Ant tips on what & where to buy.

thanks 

stuart


----------



## Scotjimland (May 23, 2005)

stuart32 said:


> Ant tips on what & where to buy.


Travel insurance, including breakdown cover .. Red Pennant from CC 
Spare set of lamps for van.. compulsory I believe 
First Aid box .. 
Red warning triangle.. 
French hook up adaptor 
Phrase book 
E11 insurance certificate .. post office 
Mobile phone

All I can think of this early in the morning .. lol

ohh don't forget a CREDIT CARD .. :wink:

Have a great trip and take care ..

Jim


----------



## zaskar (Jun 6, 2005)

French type 2 pin hook up adaptor.
Polarity tested is handy to have.
Red warning triangle 
Yellow fluresent jacket
Good long hose pipe with various end fittings 
Spare oil
Fuel filter (if it's a diesel)
Jack AND axle stand.
Headlight deflectors (some people have posted that the bulbs can be turned round on the Ducato but when i looked at my mates 05 Maxi, they couldn't.)

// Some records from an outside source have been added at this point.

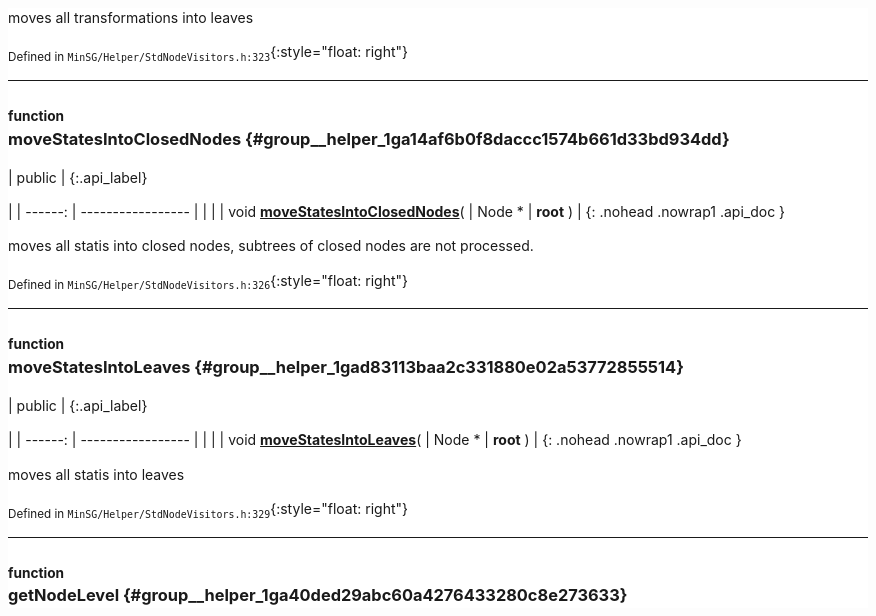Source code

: moves all transformations into leaves





<sub>Defined in `MinSG/Helper/StdNodeVisitors.h:323`</sub>{:style="float: right"}

-------------------------------------------------------------------

### <small>function</small><br/> moveStatesIntoClosedNodes {#group__helper_1ga14af6b0f8daccc1574b661d33bd934dd}

| public |
{:.api_label}

|
| ------: | ----------------- |
|  |
| void **[moveStatesIntoClosedNodes](#group%5F%5Fhelper_1ga14af6b0f8daccc1574b661d33bd934dd)**( | Node * | **root** ) |
{: .nohead .nowrap1 .api_doc }

moves all statis into closed nodes, subtrees of closed nodes are not processed.





<sub>Defined in `MinSG/Helper/StdNodeVisitors.h:326`</sub>{:style="float: right"}

-------------------------------------------------------------------

### <small>function</small><br/> moveStatesIntoLeaves {#group__helper_1gad83113baa2c331880e02a53772855514}

| public |
{:.api_label}

|
| ------: | ----------------- |
|  |
| void **[moveStatesIntoLeaves](#group%5F%5Fhelper_1gad83113baa2c331880e02a53772855514)**( | Node * | **root** ) |
{: .nohead .nowrap1 .api_doc }

moves all statis into leaves





<sub>Defined in `MinSG/Helper/StdNodeVisitors.h:329`</sub>{:style="float: right"}

-------------------------------------------------------------------

### <small>function</small><br/> getNodeLevel {#group__helper_1ga40ded29abc60a4276433280c8e273633}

Any caravan accessory store or if you've got time, Towsure mail order.


----------



## Pusser (May 9, 2005)

Sense of humour
Several changes of underwear
A good solicitor
Beam benders
Note book to jot down mileage\fuel etc so you can let us know how you got on.
Camera
Gas masks
Something you can use as a weapon. i.e shotgun


----------



## Scotjimland (May 23, 2005)

Pusser said:


> Something you can use as a weapon. i.e shotgun


Wow.. I better upgrade from the Mk1 baseball bat 8O :wink:


----------



## bigfoot (May 16, 2005)

Fire extiquisher and high vis jackets for all passengers.


----------



## tonyt (May 25, 2005)

Well if you take everything you're being advised to take then the first thing you'll need to do is increase your MTPLM


----------



## 96109 (Aug 23, 2005)

The essential guide for touring abroad.....

http://www.theaa.com/allaboutcars/overseas/compulsory_equipment.html

Dec.


----------



## 88735 (May 9, 2005)

nationwide flexi account
camera
a good map
wine glasses


----------



## 95748 (Jul 16, 2005)

*High vis jackets*

If you are planning to come to Spain (its 27c today) be sure to carry a high vis jacket for everyone if you are stopped by the Spanish police do not leave your vehecle without putting it one first they will fine you around 90€ according to what mood they are in (that goes for car drivers also)

The way they drive here it would be wise to sleep in them as they drive and park using the braillesystem,
when they hit it they stop 
sometimes!

:?


----------